> _Les données_
============
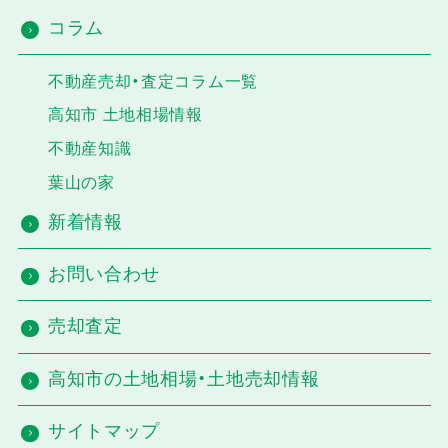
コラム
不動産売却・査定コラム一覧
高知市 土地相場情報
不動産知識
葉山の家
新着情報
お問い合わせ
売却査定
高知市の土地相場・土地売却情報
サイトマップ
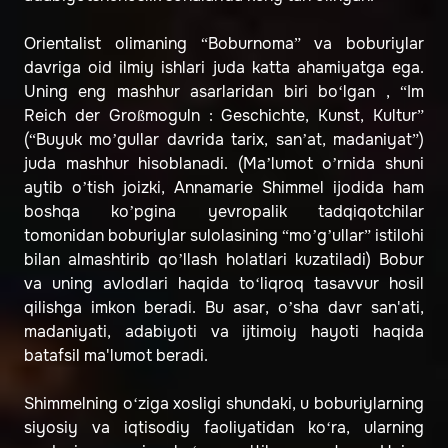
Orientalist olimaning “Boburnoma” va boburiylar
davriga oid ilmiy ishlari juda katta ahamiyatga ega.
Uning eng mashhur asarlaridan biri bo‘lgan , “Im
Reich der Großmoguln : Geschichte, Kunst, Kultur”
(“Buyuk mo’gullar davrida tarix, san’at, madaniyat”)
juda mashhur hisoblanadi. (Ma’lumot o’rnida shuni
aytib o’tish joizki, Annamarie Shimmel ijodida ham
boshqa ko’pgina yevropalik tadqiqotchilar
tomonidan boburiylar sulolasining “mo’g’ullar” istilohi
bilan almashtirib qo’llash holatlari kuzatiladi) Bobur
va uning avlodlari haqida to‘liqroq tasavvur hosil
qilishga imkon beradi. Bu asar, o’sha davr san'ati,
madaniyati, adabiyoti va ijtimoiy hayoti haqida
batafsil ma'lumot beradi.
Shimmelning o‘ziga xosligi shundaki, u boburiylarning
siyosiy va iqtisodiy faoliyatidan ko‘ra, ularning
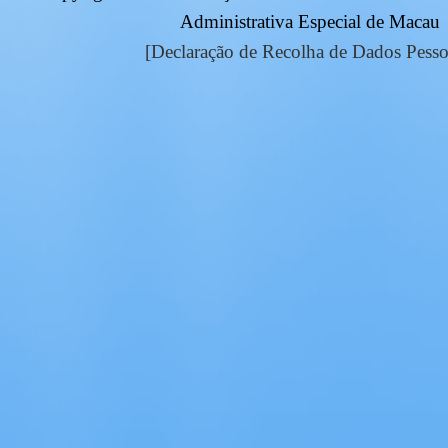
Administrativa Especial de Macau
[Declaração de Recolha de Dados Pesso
============
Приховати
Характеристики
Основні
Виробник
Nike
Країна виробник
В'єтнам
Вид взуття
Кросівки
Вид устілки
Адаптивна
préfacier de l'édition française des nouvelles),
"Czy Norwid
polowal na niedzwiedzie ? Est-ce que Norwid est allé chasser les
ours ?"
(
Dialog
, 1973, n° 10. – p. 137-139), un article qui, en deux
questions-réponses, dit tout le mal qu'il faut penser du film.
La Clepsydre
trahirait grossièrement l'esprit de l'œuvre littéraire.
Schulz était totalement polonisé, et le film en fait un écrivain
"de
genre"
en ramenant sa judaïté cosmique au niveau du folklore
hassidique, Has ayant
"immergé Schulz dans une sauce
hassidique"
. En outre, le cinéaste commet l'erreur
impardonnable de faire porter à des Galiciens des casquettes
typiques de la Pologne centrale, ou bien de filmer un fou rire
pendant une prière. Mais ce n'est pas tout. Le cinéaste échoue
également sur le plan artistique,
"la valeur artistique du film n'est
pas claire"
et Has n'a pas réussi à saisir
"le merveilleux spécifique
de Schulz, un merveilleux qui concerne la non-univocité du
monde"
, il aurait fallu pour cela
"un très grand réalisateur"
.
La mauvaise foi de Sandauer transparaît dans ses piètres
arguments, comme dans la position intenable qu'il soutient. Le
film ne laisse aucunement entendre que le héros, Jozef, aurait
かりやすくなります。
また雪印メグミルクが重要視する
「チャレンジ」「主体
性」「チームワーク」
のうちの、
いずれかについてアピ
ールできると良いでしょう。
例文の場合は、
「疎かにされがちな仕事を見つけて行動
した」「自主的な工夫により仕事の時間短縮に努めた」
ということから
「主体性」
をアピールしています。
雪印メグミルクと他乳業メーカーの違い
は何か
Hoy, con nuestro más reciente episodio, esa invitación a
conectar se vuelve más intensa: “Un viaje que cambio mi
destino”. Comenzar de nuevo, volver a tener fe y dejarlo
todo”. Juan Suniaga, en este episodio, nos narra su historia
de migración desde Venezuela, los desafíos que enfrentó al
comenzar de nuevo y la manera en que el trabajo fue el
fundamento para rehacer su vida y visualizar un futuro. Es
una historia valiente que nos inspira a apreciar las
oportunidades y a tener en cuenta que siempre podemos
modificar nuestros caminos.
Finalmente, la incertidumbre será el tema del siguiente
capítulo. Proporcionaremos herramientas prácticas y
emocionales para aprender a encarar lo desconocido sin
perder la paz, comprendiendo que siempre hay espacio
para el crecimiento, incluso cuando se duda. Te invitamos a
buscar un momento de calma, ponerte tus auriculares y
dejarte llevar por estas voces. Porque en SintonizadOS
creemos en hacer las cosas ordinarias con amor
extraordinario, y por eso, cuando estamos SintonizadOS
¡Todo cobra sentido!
============
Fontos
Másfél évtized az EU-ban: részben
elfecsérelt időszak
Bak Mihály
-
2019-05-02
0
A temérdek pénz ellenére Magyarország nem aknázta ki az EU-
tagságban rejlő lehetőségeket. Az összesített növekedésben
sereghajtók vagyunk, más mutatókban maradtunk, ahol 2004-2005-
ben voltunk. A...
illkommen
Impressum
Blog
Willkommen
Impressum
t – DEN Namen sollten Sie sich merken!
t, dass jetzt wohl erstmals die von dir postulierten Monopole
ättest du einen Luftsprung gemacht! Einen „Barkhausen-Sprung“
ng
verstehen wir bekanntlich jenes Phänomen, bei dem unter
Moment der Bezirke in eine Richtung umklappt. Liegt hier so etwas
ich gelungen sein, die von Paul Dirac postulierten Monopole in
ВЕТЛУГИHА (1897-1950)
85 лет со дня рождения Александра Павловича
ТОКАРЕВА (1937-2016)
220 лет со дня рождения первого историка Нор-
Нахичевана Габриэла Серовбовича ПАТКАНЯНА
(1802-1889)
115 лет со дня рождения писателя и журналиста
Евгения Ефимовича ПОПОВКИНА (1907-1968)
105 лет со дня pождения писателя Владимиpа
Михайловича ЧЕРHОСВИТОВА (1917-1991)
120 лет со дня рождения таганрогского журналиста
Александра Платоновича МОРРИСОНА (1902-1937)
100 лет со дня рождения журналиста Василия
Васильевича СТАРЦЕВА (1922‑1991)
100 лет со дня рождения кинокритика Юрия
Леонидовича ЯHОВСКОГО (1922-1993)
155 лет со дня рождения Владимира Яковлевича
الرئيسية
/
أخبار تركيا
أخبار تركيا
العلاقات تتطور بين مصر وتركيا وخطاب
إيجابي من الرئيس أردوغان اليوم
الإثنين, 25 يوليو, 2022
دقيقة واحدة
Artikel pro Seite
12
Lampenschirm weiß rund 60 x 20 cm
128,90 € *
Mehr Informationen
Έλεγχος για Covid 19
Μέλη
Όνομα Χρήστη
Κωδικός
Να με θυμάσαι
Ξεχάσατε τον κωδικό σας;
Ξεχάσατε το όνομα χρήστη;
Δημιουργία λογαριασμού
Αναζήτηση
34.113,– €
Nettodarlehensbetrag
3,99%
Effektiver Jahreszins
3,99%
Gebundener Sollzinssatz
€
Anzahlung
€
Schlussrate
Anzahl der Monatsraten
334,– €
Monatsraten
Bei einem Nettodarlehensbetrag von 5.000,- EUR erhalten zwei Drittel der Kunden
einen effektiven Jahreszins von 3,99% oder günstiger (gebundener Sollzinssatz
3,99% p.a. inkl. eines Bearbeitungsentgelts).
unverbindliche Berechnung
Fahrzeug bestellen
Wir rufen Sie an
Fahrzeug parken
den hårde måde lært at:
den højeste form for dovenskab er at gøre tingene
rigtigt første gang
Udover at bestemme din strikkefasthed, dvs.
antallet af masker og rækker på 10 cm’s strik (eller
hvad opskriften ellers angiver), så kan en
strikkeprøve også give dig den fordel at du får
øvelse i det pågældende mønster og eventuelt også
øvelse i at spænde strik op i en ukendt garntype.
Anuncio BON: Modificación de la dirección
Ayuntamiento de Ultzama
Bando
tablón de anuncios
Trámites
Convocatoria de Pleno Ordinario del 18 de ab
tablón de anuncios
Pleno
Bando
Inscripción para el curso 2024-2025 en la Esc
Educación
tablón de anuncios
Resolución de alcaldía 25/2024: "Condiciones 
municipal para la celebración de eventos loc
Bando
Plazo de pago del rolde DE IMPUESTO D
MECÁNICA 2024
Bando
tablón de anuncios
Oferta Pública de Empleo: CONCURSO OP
============
> _Consigne_
Déterminez combien de lignes des entrées ci-dessus contiennent la chaîne « mashhur », en tenant compte de la casse. Donnez uniquement ce nombre, s'il vous plaît.

> _Réponse attendue_
2